Heute noch ist es üblich, dass die Kölner Oberhirten das Kölner Dreigestirn empfangen und sich dafür auch eine Narrenkappe aufsetzen. In vielen Kirchen finden in der

Fastnachtszeit „kölsche Messe“ – kölsche Messen – statt, zu denen die Gläubigen maskiert erscheinen und in denen die Gebete auf Kölsch gesprochen werden.

Solche Messfeiern haben starken Zulauf aus allen Bevölkerungsschichten. In diesen Messen wird auch darum gebetet, dass Petrus an den tollen für strahlendes Wetter sorgen möge, damit der Rosenmontagszug und die Veedelszöch (Viertelszüge) unter optimalen Wetterbedingungen an den Jecken vorbeiziehen können.

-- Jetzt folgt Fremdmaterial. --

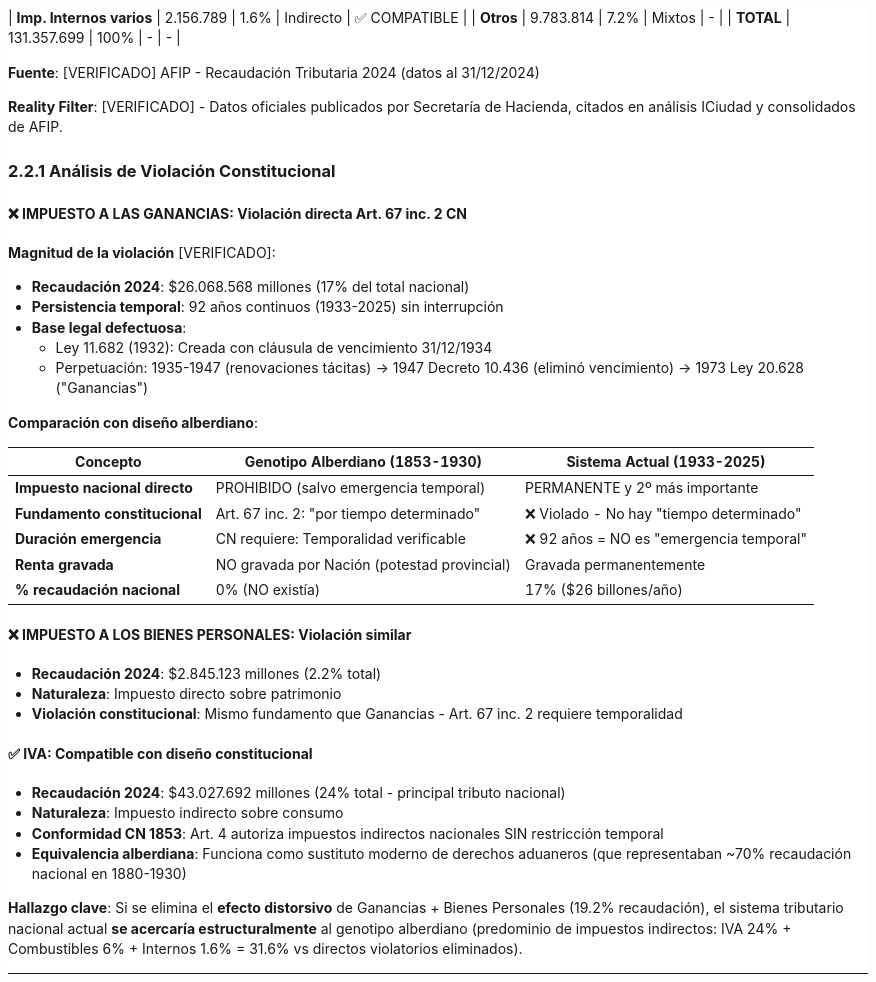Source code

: | **Imp. Internos varios** | 2.156.789 | 1.6% | Indirecto | ✅ COMPATIBLE |
| **Otros** | 9.783.814 | 7.2% | Mixtos | - |
| **TOTAL** | 131.357.699 | 100% | - | - |

**Fuente**: [VERIFICADO] AFIP - Recaudación Tributaria 2024 (datos al 31/12/2024)

**Reality Filter**: [VERIFICADO] - Datos oficiales publicados por Secretaría de Hacienda, citados en análisis ICiudad y consolidados de AFIP.

### 2.2.1 Análisis de Violación Constitucional

#### ❌ **IMPUESTO A LAS GANANCIAS: Violación directa Art. 67 inc. 2 CN**

**Magnitud de la violación** [VERIFICADO]:
- **Recaudación 2024**: $26.068.568 millones (17% del total nacional)
- **Persistencia temporal**: 92 años continuos (1933-2025) sin interrupción
- **Base legal defectuosa**: 
  - Ley 11.682 (1932): Creada con cláusula de vencimiento 31/12/1934
  - Perpetuación: 1935-1947 (renovaciones tácitas) → 1947 Decreto 10.436 (eliminó vencimiento) → 1973 Ley 20.628 ("Ganancias")

**Comparación con diseño alberdiano**:

| Concepto | Genotipo Alberdiano (1853-1930) | Sistema Actual (1933-2025) |
|----------|----------------------------------|----------------------------|
| **Impuesto nacional directo** | PROHIBIDO (salvo emergencia temporal) | PERMANENTE y 2º más importante |
| **Fundamento constitucional** | Art. 67 inc. 2: "por tiempo determinado" | ❌ Violado - No hay "tiempo determinado" |
| **Duración emergencia** | CN requiere: Temporalidad verificable | ❌ 92 años = NO es "emergencia temporal" |
| **Renta gravada** | NO gravada por Nación (potestad provincial) | Gravada permanentemente |
| **% recaudación nacional** | 0% (NO existía) | 17% ($26 billones/año) |

#### ❌ **IMPUESTO A LOS BIENES PERSONALES: Violación similar**

- **Recaudación 2024**: $2.845.123 millones (2.2% total)
- **Naturaleza**: Impuesto directo sobre patrimonio
- **Violación constitucional**: Mismo fundamento que Ganancias - Art. 67 inc. 2 requiere temporalidad

#### ✅ **IVA: Compatible con diseño constitucional**

- **Recaudación 2024**: $43.027.692 millones (24% total - principal tributo nacional)
- **Naturaleza**: Impuesto indirecto sobre consumo
- **Conformidad CN 1853**: Art. 4 autoriza impuestos indirectos nacionales SIN restricción temporal
- **Equivalencia alberdiana**: Funciona como sustituto moderno de derechos aduaneros (que representaban ~70% recaudación nacional en 1880-1930)

**Hallazgo clave**: 
Si se elimina el **efecto distorsivo** de Ganancias + Bienes Personales (19.2% recaudación), el sistema tributario nacional actual **se acercaría estructuralmente** al genotipo alberdiano (predominio de impuestos indirectos: IVA 24% + Combustibles 6% + Internos 1.6% = 31.6% vs directos violatorios eliminados).

---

Heutzutage steigen auch geistliche Herrn in die Karnevalsbütt. Einer der z.Zt. bekanntesten Büttenredner ist katholischer Diakon und tritt als Bergischer Jung auf allen großen Karnevalssitzungen auf. Lachsalven sind bei seinen Vorträgen gewiss. In seinen Witzen verschont er auch den Kölner Kardinal nicht, den er liebevoll Herr Kanalmeister nennt. Und der – ganz kölsche Tradition – der Herr Kardinal nimmt ihm das nicht krumm.

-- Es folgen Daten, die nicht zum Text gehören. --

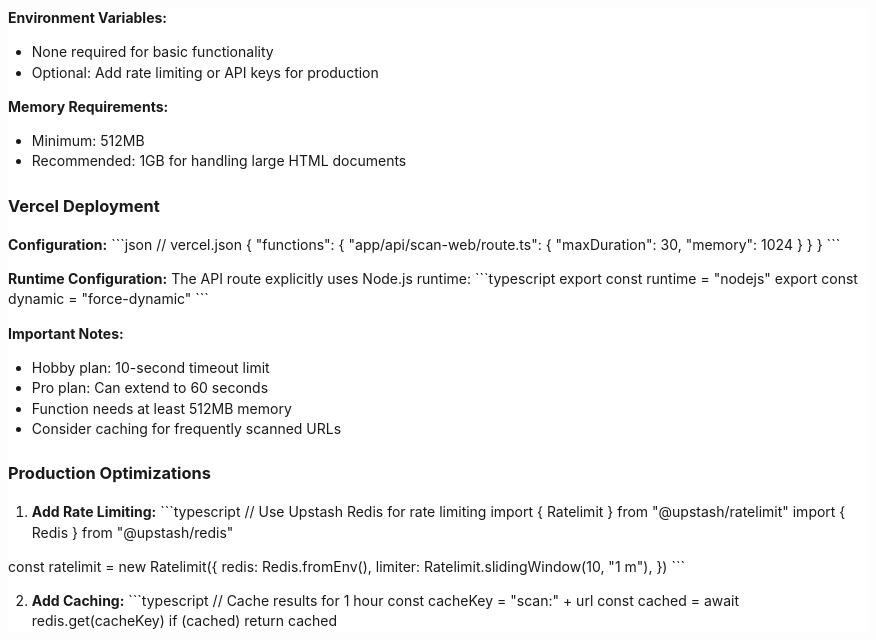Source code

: **Environment Variables:**
- None required for basic functionality
- Optional: Add rate limiting or API keys for production

**Memory Requirements:**
- Minimum: 512MB
- Recommended: 1GB for handling large HTML documents

### Vercel Deployment

**Configuration:**
\`\`\`json
// vercel.json
{
  "functions": {
    "app/api/scan-web/route.ts": {
      "maxDuration": 30,
      "memory": 1024
    }
  }
}
\`\`\`

**Runtime Configuration:**
The API route explicitly uses Node.js runtime:
\`\`\`typescript
export const runtime = "nodejs"
export const dynamic = "force-dynamic"
\`\`\`

**Important Notes:**
- Hobby plan: 10-second timeout limit
- Pro plan: Can extend to 60 seconds
- Function needs at least 512MB memory
- Consider caching for frequently scanned URLs

### Production Optimizations

1. **Add Rate Limiting:**
\`\`\`typescript
// Use Upstash Redis for rate limiting
import { Ratelimit } from "@upstash/ratelimit"
import { Redis } from "@upstash/redis"

const ratelimit = new Ratelimit({
  redis: Redis.fromEnv(),
  limiter: Ratelimit.slidingWindow(10, "1 m"),
})
\`\`\`

2. **Add Caching:**
\`\`\`typescript
// Cache results for 1 hour
const cacheKey = "scan:" + url
const cached = await redis.get(cacheKey)
if (cached) return cached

Die Kölner haben sogar ihren eigenen Vatikan. Es ist der Gürzenich. Der Gürzenich ist das mittelalterliche Ballhaus der Stadt Köln, das im 2. Weltkrieg sehr stark beschädigt und durch Bürgerfleiß nach dem Krieg wieder aufgebaut wurde. Er ist das Zentrum des Kölner gesellschaftlichen Lebens und insbesondere das Zentrum des närrischen Treibens. Traditionell wird hier das Kölner Dreigestirn proklamiert; die Ähnlichkeit mit dem Vatikan ist daher unverkennbar.